The 959 was an amazing piece of work. If my fandom pegs me as a “passionless,” dyed-in-the-wool car nerd in contrast to the more swashbuckling F40, so be it.

Filed under: Porsche


  1. John D says:

    I dunno…I think Porsche fans are just as passionate about their cars as the Ferrari crowd is about theirs. They (the Porsche People) simply tend to be a bit less…flamboyant…about it. But once engaged in conversation with one of these Porsche People, there is no lack of passion for Porsche or driving in general. Some of this may have to do with the demographic.

    To me, the Porsche People seem to generally be of the upper-middle class and the lower-upper class. (There are, of course, exceptions, but go with me on this one.) Most of the porschefiles that I’ve met (at autocrosses, track days, etc) tend to be doctors, entrepreneurs, well to do businessmen, etc. They are generally considered to be well off, slightly more advanced in years, and posses a mature and ‘refined’ passion for their cars as well as a generous helping of common sense.
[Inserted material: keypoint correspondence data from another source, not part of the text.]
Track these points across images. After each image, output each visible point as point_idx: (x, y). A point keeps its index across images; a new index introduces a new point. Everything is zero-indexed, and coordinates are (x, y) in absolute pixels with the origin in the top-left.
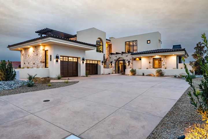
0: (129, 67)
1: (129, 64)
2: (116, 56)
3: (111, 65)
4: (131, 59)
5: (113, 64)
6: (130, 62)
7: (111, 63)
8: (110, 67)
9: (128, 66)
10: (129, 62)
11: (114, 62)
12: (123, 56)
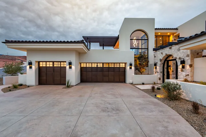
0: (184, 74)
1: (183, 67)
2: (162, 53)
3: (156, 68)
4: (188, 56)
5: (158, 67)
6: (186, 63)
7: (155, 65)
8: (154, 73)
9: (182, 71)
10: (183, 62)
11: (159, 63)
12: (173, 50)
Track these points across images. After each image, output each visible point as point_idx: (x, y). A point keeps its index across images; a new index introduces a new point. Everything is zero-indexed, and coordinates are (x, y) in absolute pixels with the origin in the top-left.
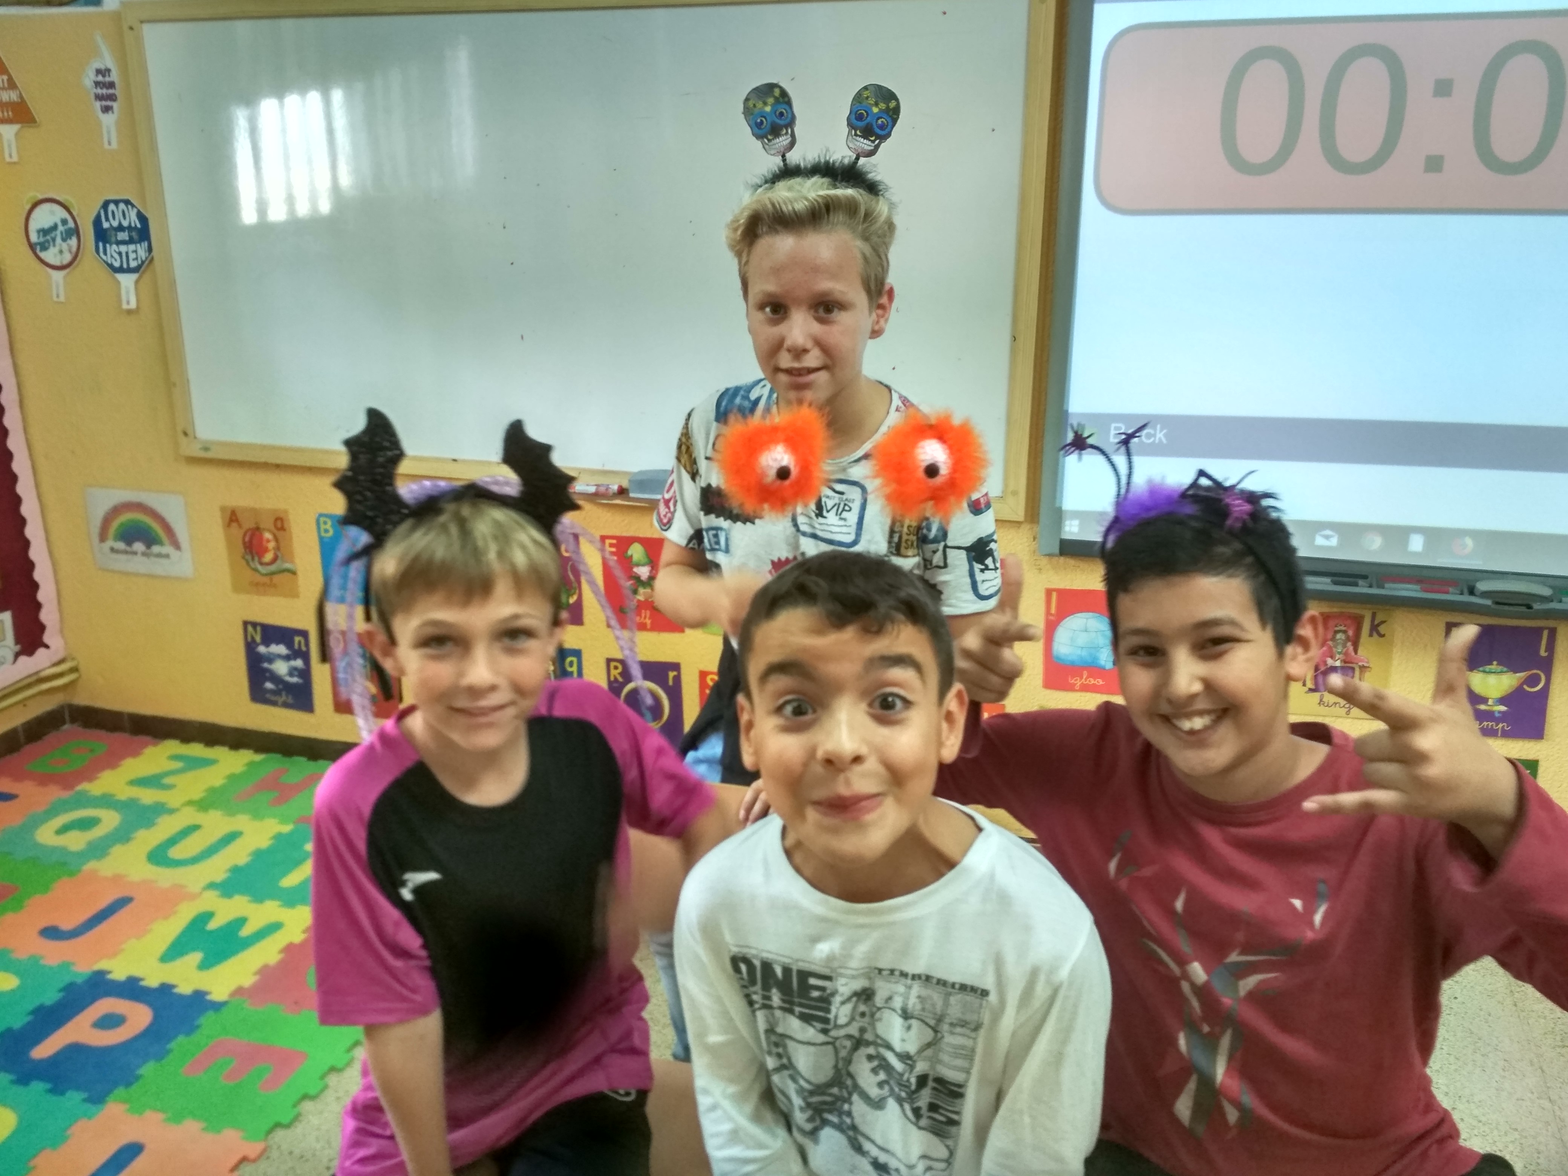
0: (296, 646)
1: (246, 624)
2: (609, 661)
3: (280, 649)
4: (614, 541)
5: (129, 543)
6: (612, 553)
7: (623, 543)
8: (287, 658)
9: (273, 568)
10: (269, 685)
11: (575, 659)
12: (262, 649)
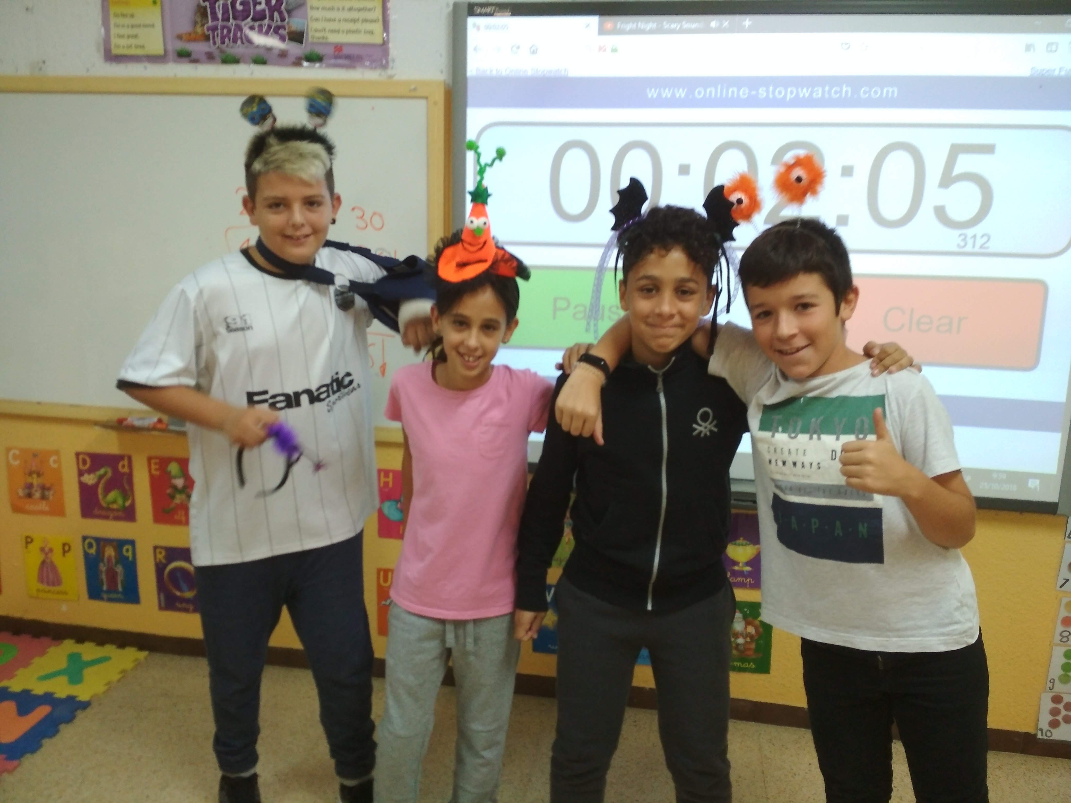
2: (155, 548)
4: (157, 461)
6: (156, 470)
7: (164, 462)
11: (130, 547)
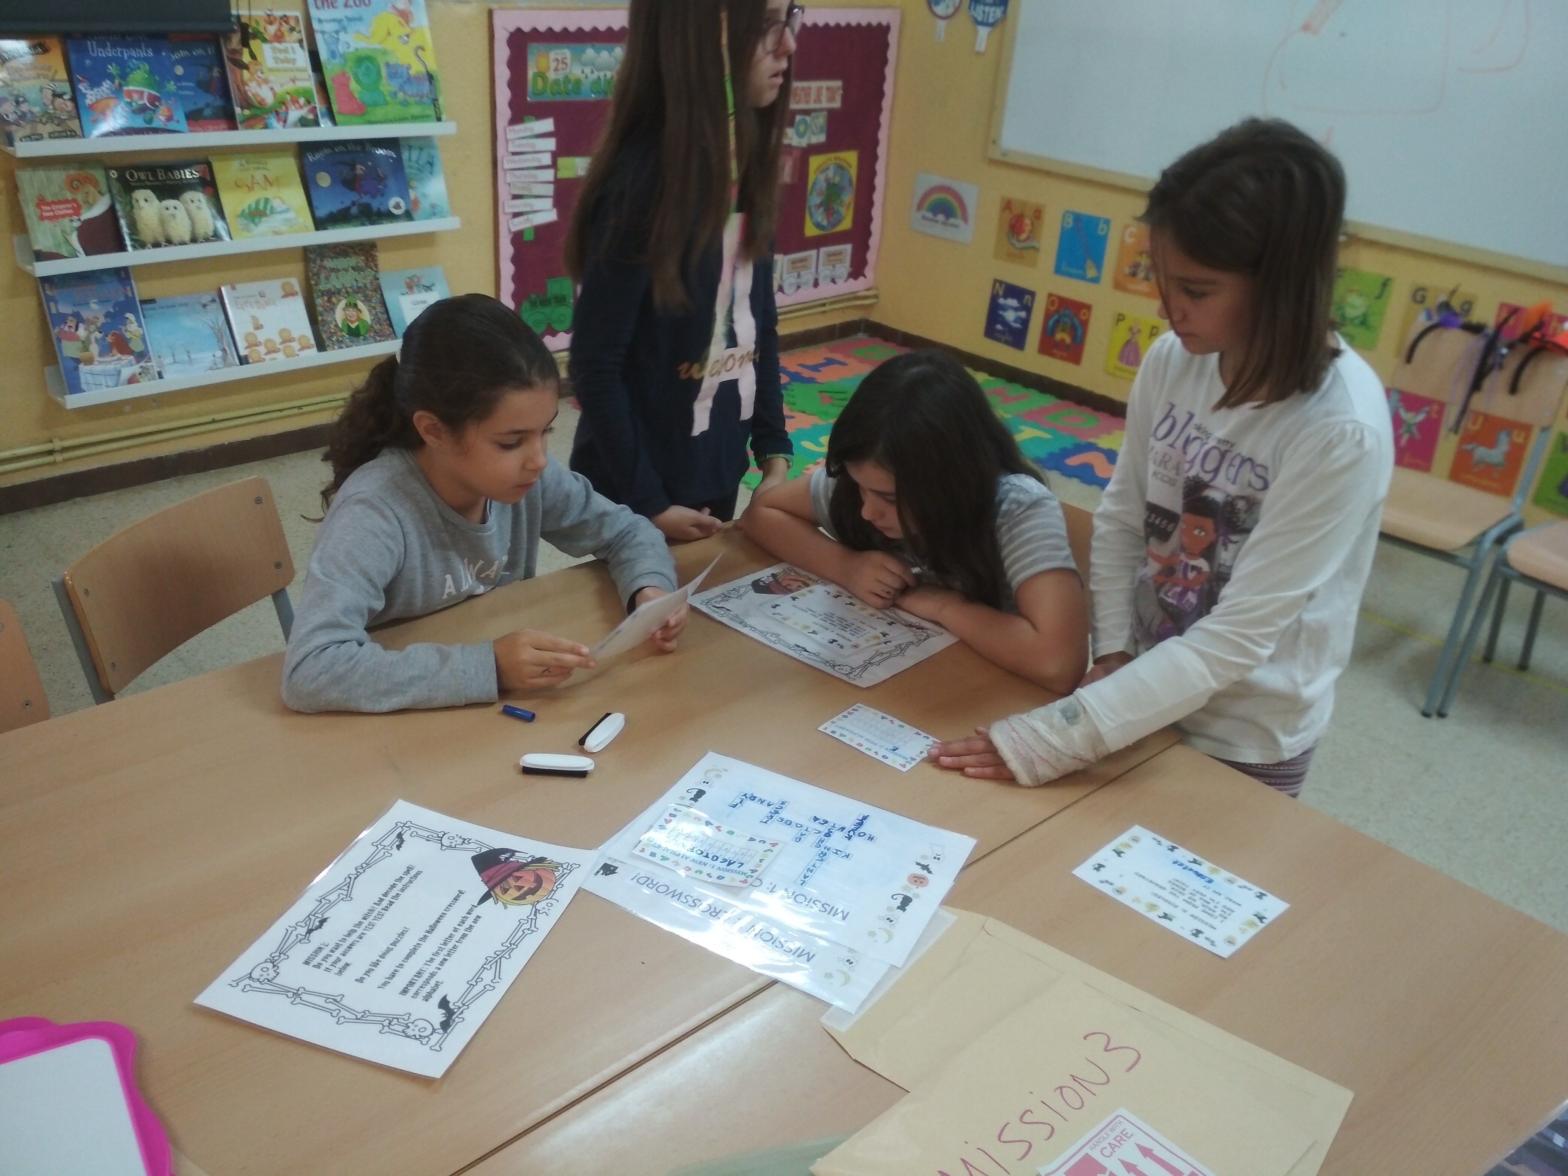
0: (1025, 302)
1: (996, 281)
3: (1013, 302)
5: (935, 214)
8: (1016, 309)
9: (1024, 245)
10: (999, 327)
12: (1001, 301)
Sure they could have afforded to spend a little more for a Ferrari or the like, but the Porsche made sense to them and, like you mentioned earlier, generally says something about their preferences and personalities. They typically either go for the peculiar and refined engineering, the overall practicality vs. other exclusive sports cars, unique character, driving characteristics, or some combination of these elements. You rarely come across a Porsche garage queen. These people buy these cars to drive them every day. They didn’t buy a Porsche because they couldn’t afford something else, but because that’s what they connected with. They also didn’t buy a Porsche for the status or ‘bling’ (for the most part). A Ferrari does have a bit more of the ‘wow’ factor, but that’s not really what Porsche People are looking for. Hence the misunderstanding that they are not as ‘passionate’ about their cars. That’s not it at all. They’re just not as ostentatious about it.
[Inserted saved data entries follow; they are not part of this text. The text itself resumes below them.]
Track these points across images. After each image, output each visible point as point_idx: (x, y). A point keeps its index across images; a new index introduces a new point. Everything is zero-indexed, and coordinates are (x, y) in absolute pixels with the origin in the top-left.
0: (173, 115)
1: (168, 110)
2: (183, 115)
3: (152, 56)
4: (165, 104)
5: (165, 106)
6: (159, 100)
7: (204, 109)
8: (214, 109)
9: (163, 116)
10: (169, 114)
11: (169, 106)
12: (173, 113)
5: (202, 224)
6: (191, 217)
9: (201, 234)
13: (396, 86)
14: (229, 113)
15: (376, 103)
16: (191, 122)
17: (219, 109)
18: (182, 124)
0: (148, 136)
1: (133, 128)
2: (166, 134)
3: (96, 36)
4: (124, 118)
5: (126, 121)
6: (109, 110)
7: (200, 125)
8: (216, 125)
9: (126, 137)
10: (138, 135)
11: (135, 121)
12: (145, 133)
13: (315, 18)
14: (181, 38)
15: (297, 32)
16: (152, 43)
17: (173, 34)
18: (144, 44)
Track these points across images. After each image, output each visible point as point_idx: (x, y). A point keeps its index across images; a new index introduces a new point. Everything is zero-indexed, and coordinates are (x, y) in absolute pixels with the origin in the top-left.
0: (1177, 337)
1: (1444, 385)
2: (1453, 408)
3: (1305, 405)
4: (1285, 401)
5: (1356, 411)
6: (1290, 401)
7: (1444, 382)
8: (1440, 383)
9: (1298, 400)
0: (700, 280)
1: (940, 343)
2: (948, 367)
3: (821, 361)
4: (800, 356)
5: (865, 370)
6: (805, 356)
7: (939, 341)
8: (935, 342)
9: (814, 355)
    At least that’s my .02

  2. John D says:

    (I mean, really…who would buy a F40 and drive it every day? They are two very different cars. Anyone who has any sense of value for the money would laugh at a F40. It’s a one purpose machine. And you wouldn’t even want to use it for that one purpose for an extended period of time. Let the armchair jockeys say what they will, anyone who has had to work to earn the money to pay for just one of these cars will not be buying a F40. They want something they can drive and enjoy on a daily basis. When the time come to put that money on the table, well…unless you plan on owning more than one supercar, you’re probably going to wind up with a Porsche.)

    • Matt says:

      Neat observations. I’ve of course seen Porsche owners and track rats at meets, but I haven’t had as much interaction with them as you have. It’s always interesting how the personality of the owner is almost an “extension” of the brand’s key attributes… I wonder if owners become more like their cars, or if they choose the cars based on their already-established personality? Probably a little of both.